Mi allontano dal villaggio e, dopo circa un’ora di cammino, sento un
mutamento nell’aria. La musica – sempre invadente – inizia a prendere
ritmo. Più proseguo e più cresce un carattere cacofonico, fanno la loro timida comparsa i fiati, le percussioni, e quando il ritmo diviene smaccatamente sincopato è ormai chiaro che ho cambiato area: sono nel jazz, è un disastro. Gli alberi sono contorti e multicolori, mi attraversa la strada una sorta di gatto a tre code, la strada stessa pare muoversi sotto i miei piedi e come in una specie di terremoto mi tocca bilanciarmi, trovare il mio equilibrio, sincronizzarmi con il tempo, ed insomma mi ritrovo a ballare.

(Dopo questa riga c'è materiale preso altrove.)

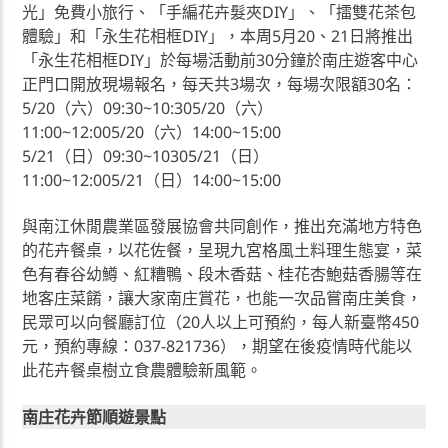
光」免費小旅行、「手編花卉髮夾DIY」、「擂雙花茶包
體驗」和「永生花相框DIY」，本周5月20、21日將推出
「永生花相框DIY」於每場活動前30分鐘於南庄遊客中心
正門口開放現場報名，每天共3場次，每場次限額30名：
5/20（六）09:30~10:305/20（六）
11:00~12:005/20（六）14:00~15:00
5/21（日）09:30~10305/21（日）
11:00~12:005/21（日）14:00~15:00
與南江休閒農業區發展協會共同創作，推出充滿地方特色
的花卉餐桌，以花佐餐，呈現九宮格風土料理生態宴，菜
色有春谷幼鱒、紅糟鴨、段木香菇、桂花杏鮑菇香腸等在
地客庄菜餚，讓大家南庄賞花，也能一次品嘗南庄美食，
民眾可以向餐廳訂位（20人以上可預約，每人新臺幣450
元，預約專線：037-821736），期望在後疫情時代能以
此花卉餐桌樹立食農體驗新風範。
南庄花卉節順遊景點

Peggio, vengo assalito da tre briganti che ridendo e ballando mi sbattono in faccia un coltello, io me la do a gambe e loro dietro, su un interminabile assolo di sassofono, poi uno mi raggiunge e rotoliamo da una scarpata con il charleston impazzito e il rullante spazzolato, mollo qualche pugno e prendo qualche taglio e mentre suoi i compagni lassù in cima decidono che non ne vale la pena questo non mi molla e io riscappo per la campagna che si inurba: cambia musica, il ritmo è facile e la melodia è diretta, batteria e chitarra, stiamo saltando tra i vicoletti di una periferia vitale, piena di giovani innamorati e speranza nel futuro, un’auto bombata e lucidissima quasi mi investe e mi giro per affrontare finalmente il mio avversario – perché non c’è spazio per i codardi nel rock’n’roll – ma lo vedo atterrito, disgustato, incapace di accettare la schiettezza di un ritmo in quattro quarti: con un gancio lo stendo e gli sguardi sono tutti per me, le ragazze mi mandano baci schioccanti e i maschi mi sorridono, un po’ compagni e un po’ sfidanti. Sento l’irresistibile impulso di passarmi il pettine tra i capelli impomatati e di seguire la mia natura di ribelle, mentre sfreccio verso l’orizzonte su una decappottabile rubata. Più parco, mi accontento di una soda e mi guardo attorno: sono tutti giovani, bellissimi e in perfetta forma. Dove stanno i vecchi? Forse sono finiti in altre aree, emigrando come elefanti quando le ossa cominciano a scricchiolare, hanno cercato riparo in musiche più adatte a chi non ha più vent’anni e ha capito che era tutta una fiammata, che non è un modo serio di far andare avanti un paese.
Ecco, parlo come mio padre. Padre che non ho avuto per inciso. Cambio aria e mi trovo in un deserto spoglio, accompagnato da ritmi antichissimi di tribù estinte e riformate all’infinito: c’è il tamburo, ci sono i canti, c’è un racconto a due voci che mi parla dell’angoscia della donna in attesa del ritorno. L’animale chiede: cosa vuole il tuo uomo? E la donna risponde: portarmi carne e pelli. L’animale chiede: dove prenderà carne e pelli? E la donna risponde: tu darai la carne e le pelli. L’animale chiede: perché devo farmi ammazzare? E la donna risponde: per nutrirci e per vestirci, per fare tende e collane. L’animale chiede: cosa devo fare quando il tuo uomo viene? E la donna risponde: non lottare, metti via il corno e fatti sorprendere. L’animale chiede: cosa ne avrò in cambio? E la donna risponde: ti diremo grazie.